La littérature, c'est un peu l'art d'accommoder les restes...

Aujourd'hui, 18 mars 2012, il a précisément cinquante ans de la signature des accords d'Evian. Je n'avais pas encore vingt-six ans et mon tempérament naissant, mais que j'ignorais encore, donnait une nouvelle chaleur à un cœur naturellement plein de vie...

Oh pardon, voici que je déraille et que je me prends pour Jean-Jacques.

Or, il y a quelques toujours, tandis que j'étais à Pernes-les-Fontaines juché sur un escabeau pour peindre une tonnelle, par dessus-le mur, j'entendis soudain chanter un coq. Brutalement, le voile du temple se déchira et, dans la belle lumière des matins d'Algérie, quelque part au-dessus du boulevard du Télemly, parmi le fouillis des géraniums, des figuiers sauvages et des cannes de Provence, j'eus soudain la vision d'un ravineau tranquille où marchaient des volailles... En moins d'une seconde, j'avais franchi un demi-siècle et parcouru plus de mille kilomètres.

Pourquoi cette image fugitive, mais si saisissante, alors que, d'habitude, j'associe plus naturellement les cris du coq au village de la Meuse de mes parents ? Et pourtant ce vallon n'avait rien que de très banal mais, à mon insu, peut-être, j'avais enregistré un instant de grâce et de paix à cent lieux de la guerre qui faisait rage.

Durant les deux années que je passai dans l'Ouarsenis, j'eus cependant bien d'autres occasions de m'émouvoir et pour de bien plus sérieuses raisons.

J'avais hérité d'une circonscription de 400 kilomètres carrés de montagne et de dix mille habitants, pour la plupart déplacés, l'armée ayant brulé les mechtas et mangé les moutons. Je régnais sur un parc peuplé d'enfants aux pieds nus, de pins et d'asphodèles. Dans la lente décomposition de notre présence sur cette glèbe, j'étais seul maitre à bord car les officiers, en désaccord avec de Gaulle, ou bien ne disaient rien, ou bien n'exhalaient leurs rancœurs qu'en présence des intimes et je n'étais pas accablé d'instructions... Dans ces circonstances, j'allais sous le ciel, nu, et je crois pouvoir dire que j'étais heureux comme un diamant qui vient d'être taillé.

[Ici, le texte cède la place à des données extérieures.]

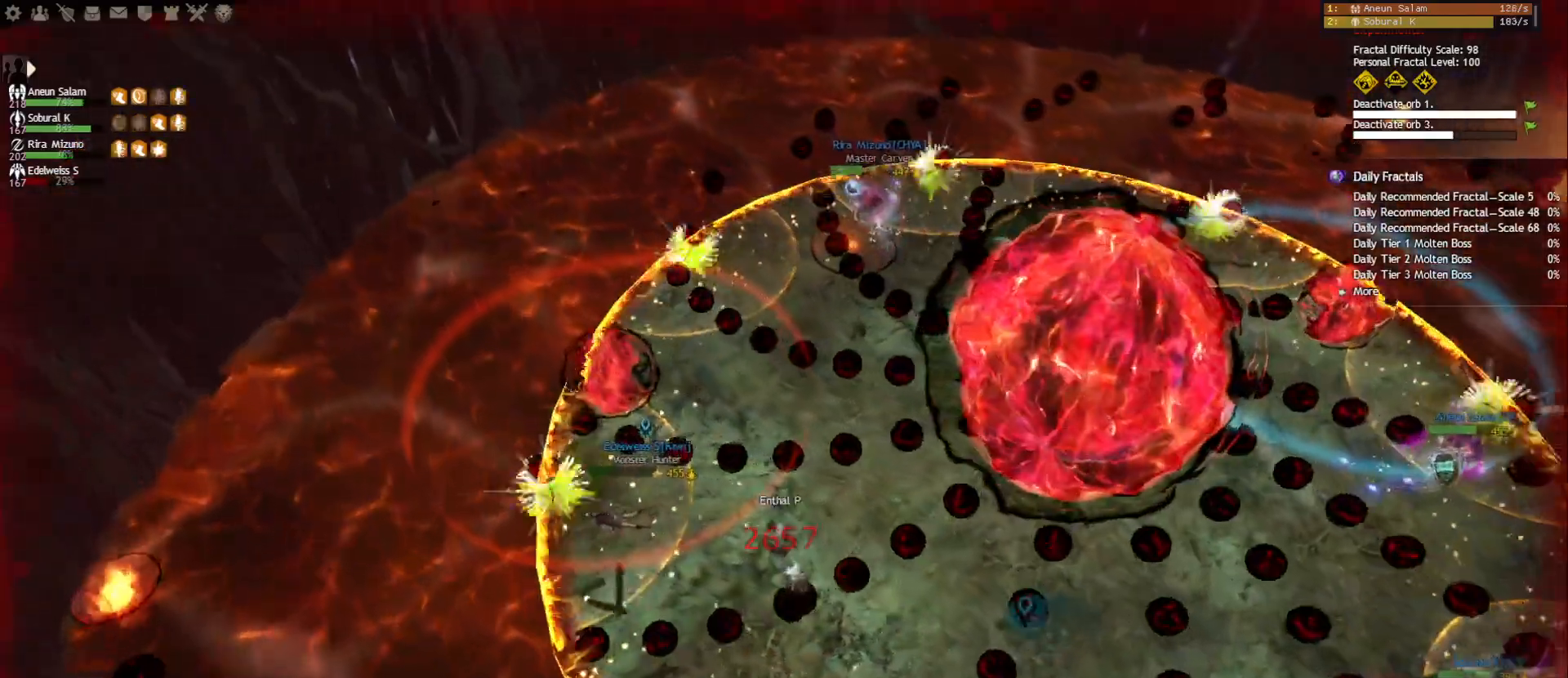
{"keys": ["a", "s"], "mouse": ["right"], "events": [[83, "mouse_left", "up"], [233, "s", "down"]]}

J'avais pour seuls trésors l'amitié de mon secrétaire de mairie et de mon maire, mon képi bleu ciel et une canne d'olivier que m'avaient offerte mes administrés. Je me plaisais à imaginer que c'était celle du jeune Lyautey qui avait, près de cent ans avant moi, crapahuté parmi les cèdres de Teniet El Haad, chers aussi à Guy de Maupassant. Pendant deux ans, et par dessus toutes les difficultés quotidiennes, toutes les ambiguïtés d'une guerre qui ne disait pas son nom, j'ai planté, bâti, jugé, fait manger et même instruit avec toute l'innocence d'un cœur pur. Sans me poser plus de problèmes qu'il ne fallait et me grisant peut-être de l'action. Mon souci n'était pas les putschs mais plutôt les céréales, les tuiles, les eucalyptus... Avec en prime parfois, la masse immaculée de neige du grand pic de l'Ouarsenis, un minuscule jardin irrigué, un buisson de figuiers à l'odeur âcre et prégnante. Mais aussi des frustrations car si je plantais du blé, c'étaient des tulipes sauvages qui venaient, et les glaïeuls prenaient un malin plaisir à envahir mes lopins d'orge...Mais je savais que j'étais un privilégié entre mes miséreux arabes et mes camarades du contingent qui en bavaient plus souvent à leur tour et devaient se poser chaque jour la question de savoir s'ils garderaient propres leurs mains.

Je dois une reconnaissance éternelle à l'un de mes amis qui, pressentant ce que j'allais vivre, avait eu l'étonnante idée, juste avant mon départ, de m'offrir L'Esprit des lois. Armé de la sorte, je crois qu'il m'a été plus facile de marcher droit dans la tourmente. Mais j'ai eu aussi pour compagnon  paradoxal pendant les longues soirées d'hiver Saint-Simon dont la prose pétulante me transportait à mille lieues de mon ermitage montagnard.

Je ne possédais rien, j'étais libre et indépendant autant qu'on peut l'être, je croyais à la République. Toutes satisfactions supérieures à celle que peut procurer le maniement d'un crayon à bille...

Mais aujourd'hui, au-delà de ce coq qui fut ma grive à moi, que reste-t-il de ces beaux jours ?

Presque tous mes amis d'Alger sont morts. Les deux qui me restent, parmi lesquels Kader mon cuisinier, sont à demi-paralysés. Mes oliviers ont été abattus, les chèvres ont bouffé mes cerisiers.

La situation de l'Algérie est bien loin d'être réconfortante...

Et pourtant, l'Histoire a de ces clins d'œil bien troublants. Il a fallu que ce soit mon ami marocain Ahmed Lakhdar-Ghazal qui m'ouvre à nouveau les portes du monde arabe en 1972 et, depuis 1979, chaque jour, Abdelouahab m'apporte sa sagesse, sa modestie, sa patience, son efficacité et m'empêche de faire toutes les folies dont je serais capable. Notre bureau est un défilé de ses nombreux amis. Ainsi, je garde le contact avec l'émir Abd El Kader et tout ce que pays peut encore, en dépit de tout, recéler d'espoirs et d'espérance. Même si mon coq vous réveille à l'aube, vous ne lui tordrez pas le cou facilement.